A few years ago, a group of cancer doctors wanted to open a radiation treatment center in Woodbury. And a rival group wanted to stop them.
Since then, the turf battle has turned into one of the most expensive lobbying campaigns at the Legislature, with one side even outspending Minnesota Vikings lobbyists in 2011.
The two medical groups — Minnesota Oncology and Minneapolis Radiation Oncology (MRO) — have spent millions of dollars on dueling lobbyists since 2007, when the Legislature imposed a moratorium on new radiation treatment facilities in 14 counties, including the Twin Cities and Duluth metro areas.
This year, the Legislature is considering extending the moratorium, said to be the only one in the country, through 2020.
"The amount of money that's being spent is breathtaking," admits Dr. Thomas Flynn, president of Minnesota Oncology, which has 58 physicians. "My personal view is that it's not something that we should be spending time and money on. [But] we've had to have a voice there, because we feel it's an important issue."
Minnesota Oncology, which had hoped to build the Woodbury center, has spent about $1 million to try to overturn the moratorium, so far without luck.
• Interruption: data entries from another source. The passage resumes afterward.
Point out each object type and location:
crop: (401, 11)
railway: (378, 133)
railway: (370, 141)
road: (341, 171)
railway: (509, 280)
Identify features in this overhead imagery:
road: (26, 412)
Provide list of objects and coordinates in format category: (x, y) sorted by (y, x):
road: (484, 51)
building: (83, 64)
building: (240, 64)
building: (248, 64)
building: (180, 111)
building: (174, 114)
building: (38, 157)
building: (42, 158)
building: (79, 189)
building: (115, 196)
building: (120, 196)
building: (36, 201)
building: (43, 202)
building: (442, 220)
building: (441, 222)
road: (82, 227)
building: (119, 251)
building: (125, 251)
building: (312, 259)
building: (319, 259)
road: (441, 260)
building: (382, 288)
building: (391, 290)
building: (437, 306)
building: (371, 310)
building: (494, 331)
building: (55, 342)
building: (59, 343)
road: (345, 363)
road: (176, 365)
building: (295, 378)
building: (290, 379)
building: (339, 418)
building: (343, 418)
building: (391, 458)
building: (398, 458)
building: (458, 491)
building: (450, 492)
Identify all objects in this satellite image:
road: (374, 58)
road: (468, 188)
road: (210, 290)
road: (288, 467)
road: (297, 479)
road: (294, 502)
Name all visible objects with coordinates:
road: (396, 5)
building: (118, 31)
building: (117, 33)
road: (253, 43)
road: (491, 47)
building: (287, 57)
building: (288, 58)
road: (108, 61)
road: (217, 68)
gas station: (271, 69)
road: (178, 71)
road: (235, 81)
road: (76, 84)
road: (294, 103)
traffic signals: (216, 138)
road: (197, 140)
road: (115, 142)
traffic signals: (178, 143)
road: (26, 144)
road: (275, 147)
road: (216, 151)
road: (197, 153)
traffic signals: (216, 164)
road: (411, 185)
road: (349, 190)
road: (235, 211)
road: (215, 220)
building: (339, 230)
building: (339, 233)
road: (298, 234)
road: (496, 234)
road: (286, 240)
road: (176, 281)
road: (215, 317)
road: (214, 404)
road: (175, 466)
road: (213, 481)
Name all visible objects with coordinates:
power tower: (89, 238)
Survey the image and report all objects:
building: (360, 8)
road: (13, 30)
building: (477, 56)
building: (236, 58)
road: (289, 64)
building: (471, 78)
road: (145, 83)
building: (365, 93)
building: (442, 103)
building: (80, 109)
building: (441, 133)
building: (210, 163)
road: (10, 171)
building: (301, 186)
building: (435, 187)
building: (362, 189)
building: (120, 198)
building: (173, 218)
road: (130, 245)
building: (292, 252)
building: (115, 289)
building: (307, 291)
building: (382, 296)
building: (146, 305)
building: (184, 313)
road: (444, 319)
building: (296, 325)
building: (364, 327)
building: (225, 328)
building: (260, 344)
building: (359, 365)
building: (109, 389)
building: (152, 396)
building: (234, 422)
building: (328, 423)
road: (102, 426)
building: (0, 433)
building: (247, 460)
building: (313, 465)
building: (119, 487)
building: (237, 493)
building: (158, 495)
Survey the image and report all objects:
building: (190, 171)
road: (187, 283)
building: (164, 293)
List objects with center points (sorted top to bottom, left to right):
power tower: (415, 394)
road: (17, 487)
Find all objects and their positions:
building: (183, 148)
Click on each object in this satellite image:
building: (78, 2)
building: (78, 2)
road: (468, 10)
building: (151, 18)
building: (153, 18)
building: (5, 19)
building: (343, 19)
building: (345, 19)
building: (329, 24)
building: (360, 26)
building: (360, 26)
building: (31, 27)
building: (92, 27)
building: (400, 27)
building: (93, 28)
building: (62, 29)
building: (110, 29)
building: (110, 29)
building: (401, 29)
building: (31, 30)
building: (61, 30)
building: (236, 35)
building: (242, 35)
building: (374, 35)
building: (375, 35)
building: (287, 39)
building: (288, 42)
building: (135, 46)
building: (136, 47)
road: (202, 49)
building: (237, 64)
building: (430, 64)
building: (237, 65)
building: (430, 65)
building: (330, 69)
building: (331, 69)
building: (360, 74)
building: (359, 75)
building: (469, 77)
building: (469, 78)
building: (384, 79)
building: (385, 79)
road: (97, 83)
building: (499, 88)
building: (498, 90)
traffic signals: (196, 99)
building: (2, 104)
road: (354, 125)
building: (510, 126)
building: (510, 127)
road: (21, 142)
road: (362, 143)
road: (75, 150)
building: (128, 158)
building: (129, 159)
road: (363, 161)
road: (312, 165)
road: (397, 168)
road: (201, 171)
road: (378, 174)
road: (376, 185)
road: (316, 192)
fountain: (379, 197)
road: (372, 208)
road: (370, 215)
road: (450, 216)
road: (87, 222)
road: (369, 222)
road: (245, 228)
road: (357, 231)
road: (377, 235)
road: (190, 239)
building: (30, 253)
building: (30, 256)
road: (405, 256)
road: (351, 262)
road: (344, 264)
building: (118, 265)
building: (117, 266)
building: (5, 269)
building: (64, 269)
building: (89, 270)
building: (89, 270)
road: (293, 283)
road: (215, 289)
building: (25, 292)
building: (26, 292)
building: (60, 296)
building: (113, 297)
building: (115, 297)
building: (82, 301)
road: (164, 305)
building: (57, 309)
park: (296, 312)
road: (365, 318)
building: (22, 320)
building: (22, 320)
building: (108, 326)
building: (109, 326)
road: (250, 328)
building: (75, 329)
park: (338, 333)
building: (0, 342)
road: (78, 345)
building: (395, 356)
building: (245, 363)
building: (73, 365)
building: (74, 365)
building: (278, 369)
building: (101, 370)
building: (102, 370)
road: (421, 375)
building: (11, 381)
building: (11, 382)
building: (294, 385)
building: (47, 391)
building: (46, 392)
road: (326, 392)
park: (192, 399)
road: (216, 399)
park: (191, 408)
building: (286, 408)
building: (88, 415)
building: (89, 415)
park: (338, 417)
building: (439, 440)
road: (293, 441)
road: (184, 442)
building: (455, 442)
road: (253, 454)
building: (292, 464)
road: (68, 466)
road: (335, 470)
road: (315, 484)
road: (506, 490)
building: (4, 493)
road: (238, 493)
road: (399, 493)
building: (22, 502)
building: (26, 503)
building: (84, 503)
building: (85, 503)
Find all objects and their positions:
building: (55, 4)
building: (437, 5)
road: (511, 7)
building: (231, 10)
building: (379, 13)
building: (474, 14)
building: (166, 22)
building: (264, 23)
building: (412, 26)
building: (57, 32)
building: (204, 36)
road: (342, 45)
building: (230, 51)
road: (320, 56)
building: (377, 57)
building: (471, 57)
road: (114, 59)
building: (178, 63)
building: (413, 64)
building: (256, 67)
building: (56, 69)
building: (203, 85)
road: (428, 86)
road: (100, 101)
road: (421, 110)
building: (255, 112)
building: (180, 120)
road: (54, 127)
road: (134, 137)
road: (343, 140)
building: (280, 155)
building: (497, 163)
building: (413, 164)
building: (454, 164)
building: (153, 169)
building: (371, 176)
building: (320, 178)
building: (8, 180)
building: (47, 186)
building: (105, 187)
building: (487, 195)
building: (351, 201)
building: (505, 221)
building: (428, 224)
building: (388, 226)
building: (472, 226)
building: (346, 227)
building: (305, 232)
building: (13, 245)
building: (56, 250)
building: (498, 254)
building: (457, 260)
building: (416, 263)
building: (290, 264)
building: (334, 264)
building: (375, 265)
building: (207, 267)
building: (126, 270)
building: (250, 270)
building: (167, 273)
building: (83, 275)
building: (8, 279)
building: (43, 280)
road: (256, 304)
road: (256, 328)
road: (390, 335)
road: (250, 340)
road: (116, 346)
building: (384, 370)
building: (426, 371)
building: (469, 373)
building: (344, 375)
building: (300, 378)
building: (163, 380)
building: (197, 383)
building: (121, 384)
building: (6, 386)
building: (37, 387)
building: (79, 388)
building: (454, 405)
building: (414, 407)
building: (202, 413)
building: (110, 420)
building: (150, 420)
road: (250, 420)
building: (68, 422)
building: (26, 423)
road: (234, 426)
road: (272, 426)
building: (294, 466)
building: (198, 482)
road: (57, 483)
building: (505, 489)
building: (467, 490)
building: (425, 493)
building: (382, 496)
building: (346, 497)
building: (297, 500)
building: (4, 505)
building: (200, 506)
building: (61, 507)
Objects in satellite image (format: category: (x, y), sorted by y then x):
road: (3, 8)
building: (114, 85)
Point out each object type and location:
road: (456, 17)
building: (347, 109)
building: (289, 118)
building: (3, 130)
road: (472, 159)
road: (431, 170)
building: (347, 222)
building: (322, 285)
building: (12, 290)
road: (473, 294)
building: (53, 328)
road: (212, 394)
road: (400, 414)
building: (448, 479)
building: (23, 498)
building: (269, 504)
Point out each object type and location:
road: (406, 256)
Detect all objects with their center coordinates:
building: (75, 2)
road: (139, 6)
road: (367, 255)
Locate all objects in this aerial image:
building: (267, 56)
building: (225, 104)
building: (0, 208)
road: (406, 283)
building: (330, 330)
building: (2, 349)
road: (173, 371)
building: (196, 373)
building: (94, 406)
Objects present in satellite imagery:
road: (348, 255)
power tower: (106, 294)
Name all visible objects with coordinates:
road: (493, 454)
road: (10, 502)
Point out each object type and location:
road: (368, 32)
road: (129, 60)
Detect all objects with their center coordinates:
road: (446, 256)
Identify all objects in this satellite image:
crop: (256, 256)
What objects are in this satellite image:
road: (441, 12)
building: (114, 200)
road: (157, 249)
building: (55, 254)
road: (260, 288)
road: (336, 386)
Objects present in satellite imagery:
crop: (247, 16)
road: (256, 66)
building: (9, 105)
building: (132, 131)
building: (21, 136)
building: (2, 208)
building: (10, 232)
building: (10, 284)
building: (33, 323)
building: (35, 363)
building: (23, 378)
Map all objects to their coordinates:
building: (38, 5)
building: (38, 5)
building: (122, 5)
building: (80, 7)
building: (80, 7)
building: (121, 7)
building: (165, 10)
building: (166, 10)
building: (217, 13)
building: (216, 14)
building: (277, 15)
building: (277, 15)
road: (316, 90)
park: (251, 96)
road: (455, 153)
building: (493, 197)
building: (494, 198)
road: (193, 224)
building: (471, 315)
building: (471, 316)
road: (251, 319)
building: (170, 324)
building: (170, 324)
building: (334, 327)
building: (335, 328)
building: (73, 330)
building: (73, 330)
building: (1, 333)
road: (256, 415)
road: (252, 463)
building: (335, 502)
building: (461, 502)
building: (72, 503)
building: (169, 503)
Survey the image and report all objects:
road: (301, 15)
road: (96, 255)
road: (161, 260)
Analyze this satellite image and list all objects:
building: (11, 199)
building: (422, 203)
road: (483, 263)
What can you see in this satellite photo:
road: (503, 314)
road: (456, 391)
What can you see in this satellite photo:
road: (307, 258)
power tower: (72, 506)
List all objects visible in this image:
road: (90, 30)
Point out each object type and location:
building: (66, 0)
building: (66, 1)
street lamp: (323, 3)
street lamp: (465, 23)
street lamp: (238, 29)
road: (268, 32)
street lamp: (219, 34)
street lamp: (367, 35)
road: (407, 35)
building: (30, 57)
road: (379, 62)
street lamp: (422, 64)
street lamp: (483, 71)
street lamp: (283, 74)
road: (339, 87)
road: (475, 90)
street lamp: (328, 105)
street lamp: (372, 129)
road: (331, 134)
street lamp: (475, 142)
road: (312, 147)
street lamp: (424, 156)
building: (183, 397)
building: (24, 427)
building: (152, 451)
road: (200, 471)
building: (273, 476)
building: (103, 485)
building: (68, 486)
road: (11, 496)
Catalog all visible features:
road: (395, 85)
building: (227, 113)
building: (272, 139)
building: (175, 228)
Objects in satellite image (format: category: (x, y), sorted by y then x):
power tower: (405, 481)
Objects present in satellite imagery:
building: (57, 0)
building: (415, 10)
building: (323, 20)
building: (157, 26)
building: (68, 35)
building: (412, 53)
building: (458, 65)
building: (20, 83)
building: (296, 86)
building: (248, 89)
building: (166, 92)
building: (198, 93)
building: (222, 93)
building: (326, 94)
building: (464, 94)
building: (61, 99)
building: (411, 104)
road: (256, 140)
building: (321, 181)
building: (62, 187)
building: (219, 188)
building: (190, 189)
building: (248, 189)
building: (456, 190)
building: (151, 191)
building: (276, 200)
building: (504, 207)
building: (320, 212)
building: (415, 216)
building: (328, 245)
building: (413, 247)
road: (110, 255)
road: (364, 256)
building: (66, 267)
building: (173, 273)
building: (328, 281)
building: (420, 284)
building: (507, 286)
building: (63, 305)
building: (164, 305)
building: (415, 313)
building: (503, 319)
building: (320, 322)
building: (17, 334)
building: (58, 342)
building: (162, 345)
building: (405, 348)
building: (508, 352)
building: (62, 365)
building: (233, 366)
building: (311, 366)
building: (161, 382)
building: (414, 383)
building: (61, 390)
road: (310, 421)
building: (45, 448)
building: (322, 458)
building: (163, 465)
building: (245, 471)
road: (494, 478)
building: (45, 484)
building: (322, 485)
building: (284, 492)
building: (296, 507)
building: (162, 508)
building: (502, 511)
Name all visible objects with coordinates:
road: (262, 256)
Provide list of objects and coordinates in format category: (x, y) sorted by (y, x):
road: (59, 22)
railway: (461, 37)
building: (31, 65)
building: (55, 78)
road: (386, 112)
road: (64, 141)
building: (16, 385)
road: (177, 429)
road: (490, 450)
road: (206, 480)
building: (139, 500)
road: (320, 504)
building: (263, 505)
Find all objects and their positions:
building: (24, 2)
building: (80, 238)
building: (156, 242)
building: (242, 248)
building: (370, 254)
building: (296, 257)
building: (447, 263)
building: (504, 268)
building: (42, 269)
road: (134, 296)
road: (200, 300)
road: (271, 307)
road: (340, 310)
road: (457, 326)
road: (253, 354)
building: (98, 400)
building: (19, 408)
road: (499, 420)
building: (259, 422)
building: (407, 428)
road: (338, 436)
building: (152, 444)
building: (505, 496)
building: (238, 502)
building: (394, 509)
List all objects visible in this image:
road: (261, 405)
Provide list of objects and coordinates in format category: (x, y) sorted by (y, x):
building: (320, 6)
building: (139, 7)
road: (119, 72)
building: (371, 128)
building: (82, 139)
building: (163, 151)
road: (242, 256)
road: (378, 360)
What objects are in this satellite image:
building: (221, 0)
MRO, which owns or operates a dozen such facilities at Minnesota hospitals, has spent more than $3 million to keep the moratorium in place.
Each side accuses the other of putting its own financial interests ahead of patients.
The debate touches on a sensitive issue in medicine: Who should control, and profit from, the kind of big-ticket medical technology that requires a huge upfront investment?